TTF: O que quero transmitir com este documentário é uma mensagem de que “é possível”. O que não se aplica só a jovens atletas, mas a qualquer pessoa com ambição e objetivos a cumprir. É possível alcançar grandes feitos e os nossos objetivos, mas para isso temos de trabalhar bastante nesse sentido. Mas não é só esse o objetivo que quero que o documentário tenha.
Gostava também que o filme ajudasse a divulgar o desporto que é a Patinagem Artística, um desporto pouco reconhecido e divulgado em Portugal, ainda que o nosso país forneça grandes talentos Europeus e Mundiais na modalidade.
(…) “Orgulho-me do caminho que segui na construção do filme e da mensagem que o mesmo transmite” — Tomás Teixeira da Fonseca
CS: Que papel pode a comunicação social desempenhar na divulgação de histórias como a da Rita Azinheira?
TTF: Diria que a Comunicação Social, tem um papel fundamental na divulgação de histórias tão ou mais impactantes como a retratada no documentário, pois são o maior motor de promoção de notícias tanto a nível Nacional como Internacional.
Por se tratar de uma vitória de uma atleta nacional, alcançada internacionalmente, faz todo o sentido que a Comunicação Social divulgue este feito incrível.

Informações adicionais
O filme “Rita” encontra-se em circuito de festivais, pelo que ainda não está disponível publicamente. Após este circuito, planeio lançar o filme na plataforma Kinoora, uma plataforma lançada muito recentemente, destinada a distribuir filmes de cineastas independentes.

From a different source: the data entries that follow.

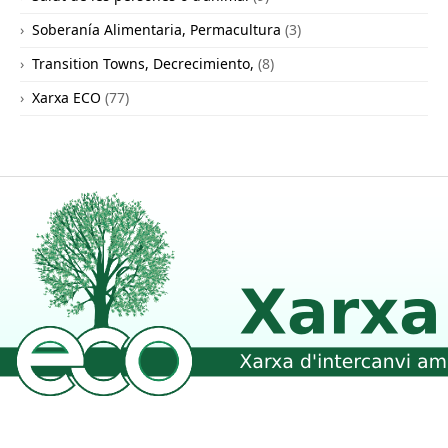
Soberanía Alimentaria, Permacultura
(3)
Transition Towns, Decrecimiento,
(8)
Xarxa ECO
(77)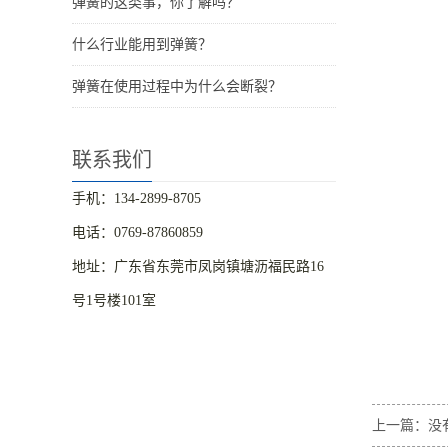
弹簧的这类事，你了解吗？
什么行业能用到弹簧？
弹簧在使用过程中为什么会断裂？
联系我们
手机：134-2899-8705
电话：0769-87860859
地址：广东省东莞市凤岗镇塘沥福民路16
号1号楼101室
上一篇：没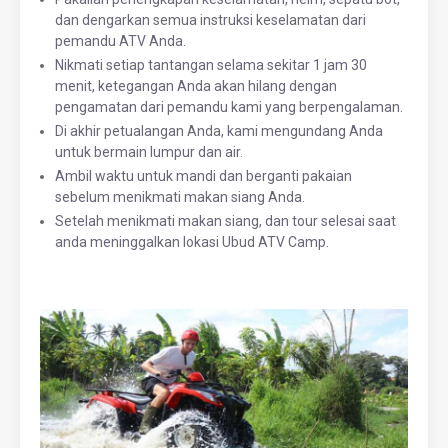
dan dengarkan semua instruksi keselamatan dari
pemandu ATV Anda.
Nikmati setiap tantangan selama sekitar 1 jam 30
menit, ketegangan Anda akan hilang dengan
pengamatan dari pemandu kami yang berpengalaman.
Di akhir petualangan Anda, kami mengundang Anda
untuk bermain lumpur dan air.
Ambil waktu untuk mandi dan berganti pakaian
sebelum menikmati makan siang Anda.
Setelah menikmati makan siang, dan tour selesai saat
anda meninggalkan lokasi Ubud ATV Camp.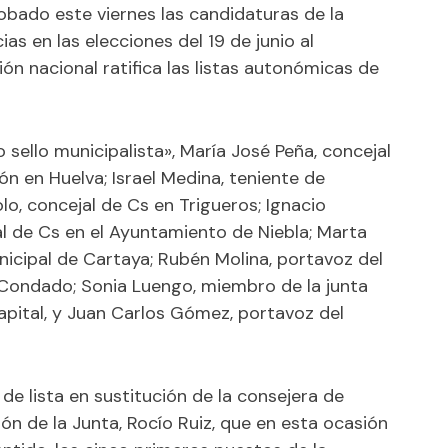
bado este viernes las candidaturas de la
ias en las elecciones del 19 de junio al
ión nacional ratifica las listas autonómicas de
sello municipalista», María José Peña, concejal
n en Huelva; Israel Medina, teniente de
lo, concejal de Cs en Trigueros; Ignacio
l de Cs en el Ayuntamiento de Niebla; Marta
nicipal de Cartaya; Rubén Molina, portavoz del
 Condado; Sonia Luengo, miembro de la junta
apital, y Juan Carlos Gómez, portavoz del
e lista en sustitución de la consejera de
ción de la Junta, Rocío Ruiz, que en esta ocasión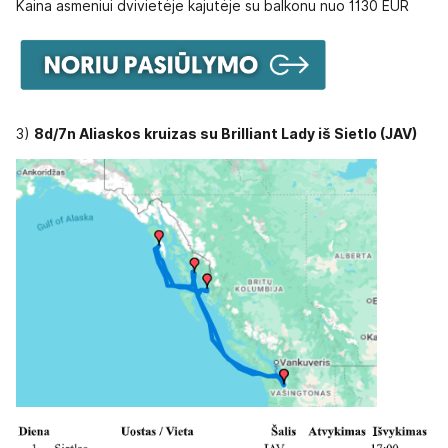
Kaina asmeniui dvivietėje kajutėje su balkonu nuo 1130 EUR
3)
8d/7n Aliaskos kruizas su Brilliant Lady iš Sietlo (JAV)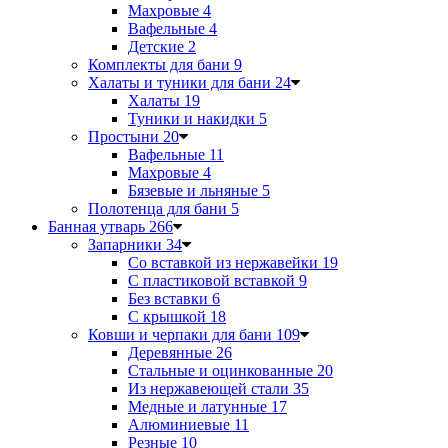
Махровые
4
Вафельные
4
Детские
2
Комплекты для бани
9
Халаты и туники для бани
24
Халаты
19
Туники и накидки
5
Простыни
20
Вафельные
11
Махровые
4
Бязевые и льняные
5
Полотенца для бани
5
Банная утварь
266
Запарники
34
Со вставкой из нержавейки
19
С пластиковой вставкой
9
Без вставки
6
С крышкой
18
Ковши и черпаки для бани
109
Деревянные
26
Стальные и оцинкованные
20
Из нержавеющей стали
35
Медные и латунные
17
Алюминиевые
11
Резные
10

Atualmente Tomás Teixeira da Fonseca está a produzir mais dois projetos: uma curta-metragem sobre dança, na qual desempenha a função de produtor (Projeto final de licenciatura) e uma longa-metragem independente não académica, intitulada “Polly Paradise”, realizada por Gonçalo Cunha que o convidou para ocupar o cargo de Produtor do Projeto.
O realizador planeia lançar o filme na plataforma Kinoora, lançada recentemente e destinada à distribuição de filmes de cineastas independentes. Por agora, o realizador convida os interessados a oportunidade de ver o documentário a deixar uma opinião nos sites IMDB e/ou Letterboxd.